Engler Stefan · Ständerat · 2015-03-10
Engler Stefan · Ständerat · Graubünden · Fraktion CVP-EVP · 2015-03-10
Wortprotokoll
Ich möchte an das Votum von Herrn Kollege Luginbühl zur Art und Weise der Gesetzesberatung in diesem konkreten Fall anknüpfen. Meines Erachtens müssen wir schon noch ein Wort darüber verlieren, ob es in Zukunft Schule machen darf, ein Gesetz im Powerplay-Stil durchzuberaten, wenn damit die Gesetzgebung unterwandert wird, indem die Art und Weise der Mitwirkung der Kommissionen, der beiden Kammern des Parlamentes, des Bundesrates und der Verwaltung mit einem Schlag ausser Kraft gesetzt wird. Man kann sich jetzt auf den Standpunkt stellen, dass dieser Powerplay-Stil ein Ausdruck effizienter Gesetzesberatung sei. Man kann das aber auch aus einem anderen Blickwinkel sehen: Das Parlament wird durch Referendumsdrohungen erpressbarer. Dieses Mal sind es die SVP und die FDP, ein anderes Mal sind es vielleicht zwei andere Parteien, die sich während der Gesetzesberatung in einer Allianz zusammenfinden und ein Gesetz an die Wand spielen. Wenn Gesetze so gemacht werden, dann finde ich das nicht nur unschön, sondern auch der parlamentarischen Arbeit unwürdig.
Jetzt kann man für oder gegen den Kompromiss sein. Ich mache die gleiche Einschätzung wie Kollege Luginbühl. Am Schluss ist es auch für unsere Kantone entscheidend wichtig, dass wir ganz schnell Rechtssicherheit schaffen. Das kann man erreichen, indem man diesem Kompromiss zustimmt, ob man das jetzt gerne hat oder nicht. Man verhindert damit, dass noch über längere Zeit eine Verunsicherung bleibt. Es werden in unseren Talschaften nicht einmal mehr Erstwohnungen gebaut, weil man nicht weiss, was erlaubt ist.
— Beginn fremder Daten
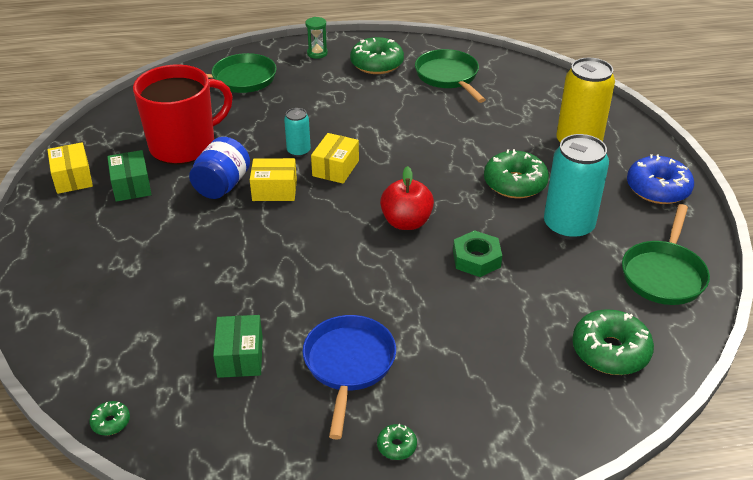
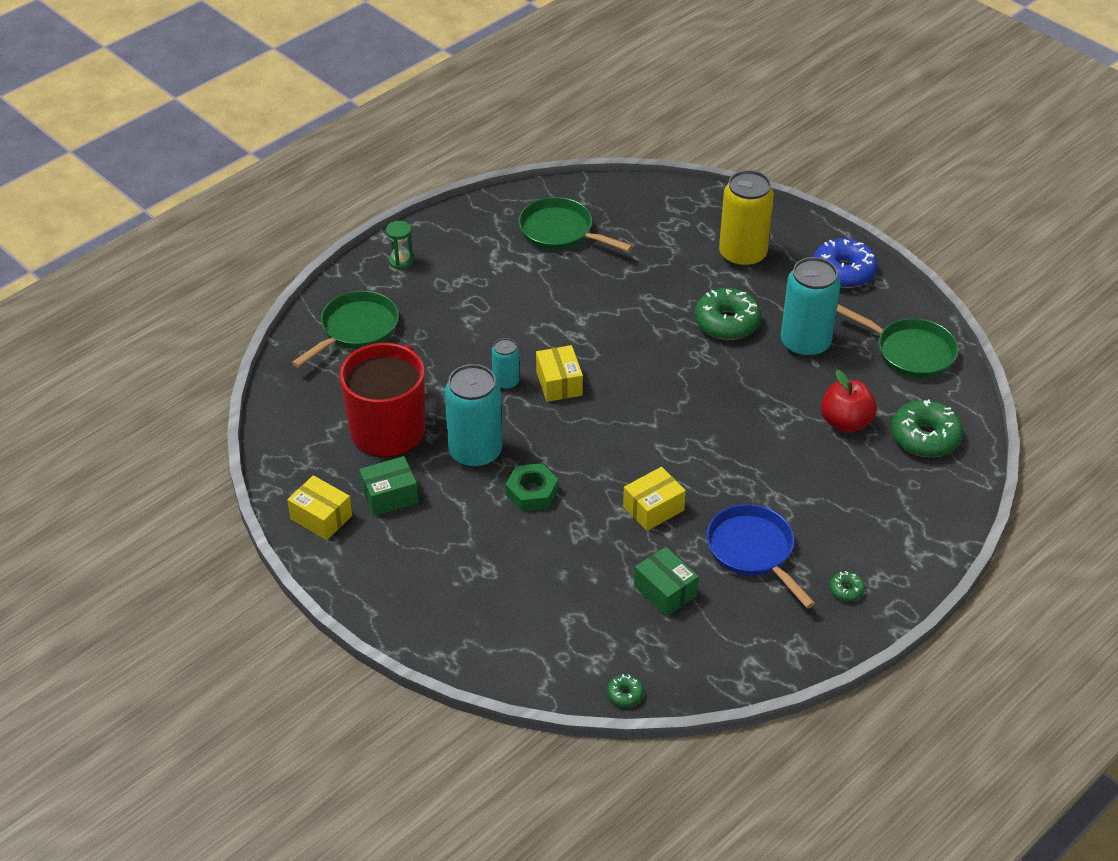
camera: 35 degrees left, 5 degrees up
(131, 186) = (389, 496): green box -> green box turned 60 degrees counterclockwise
(222, 186) = (475, 452): blue jar -> turquoise can
(274, 190) = (528, 432): yellow box -> yellow box (653, 508)
(377, 64) = (475, 247): green donut -> none
(406, 222) = (674, 406): red apple -> red apple (845, 422)
(476, 259) = (762, 411): green nut -> green nut (532, 492)
(663, 274) = (910, 352): green pan -> green pan turned 45 degrees counterclockwise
So gesehen, wiegt für mich das Argument, möglichst schnell Rechtssicherheit zu schaffen, mehr.
Noch zur Frage der Plattformwohnungen, die von den am Kompromiss Beteiligten aufgegeben wurden. Letztlich zahlen den Preis dafür nicht die touristischen Hotspots, sondern die strukturschwachen Gebiete. Es wurde von Kollege Imoberdorf zu Recht gesagt: Artikel 8 gemäss bundesrätlicher Fassung sah solche Plattformwohnungen genau für jene Gebiete vor, die touristisch nicht bereits intensiv genutzt werden. Die Plattformwohnungen sollten den mehr ländlichen Regionen eine angemessene touristische Weiterentwicklung überhaupt ermöglichen. Mir tun daher diese Talschaften leid, denen diese Entwicklungschance jetzt genommen wird. Dabei wurde auch von den Initianten gesagt, dass die warmen Betten nicht das Problem seien; es gehe vielmehr darum, kalte Betten zu verhindern. Genau mit den Plattformwohnungen hätte man in den touristisch nicht intensiv genutzten Regionen noch eine massvolle Entwicklung mittels warmen Betten ermöglicht. Deshalb tut es mir leid, dass diese Regionen bei diesem Kompromiss das Opfer bringen müssen und den Preis dafür bezahlen.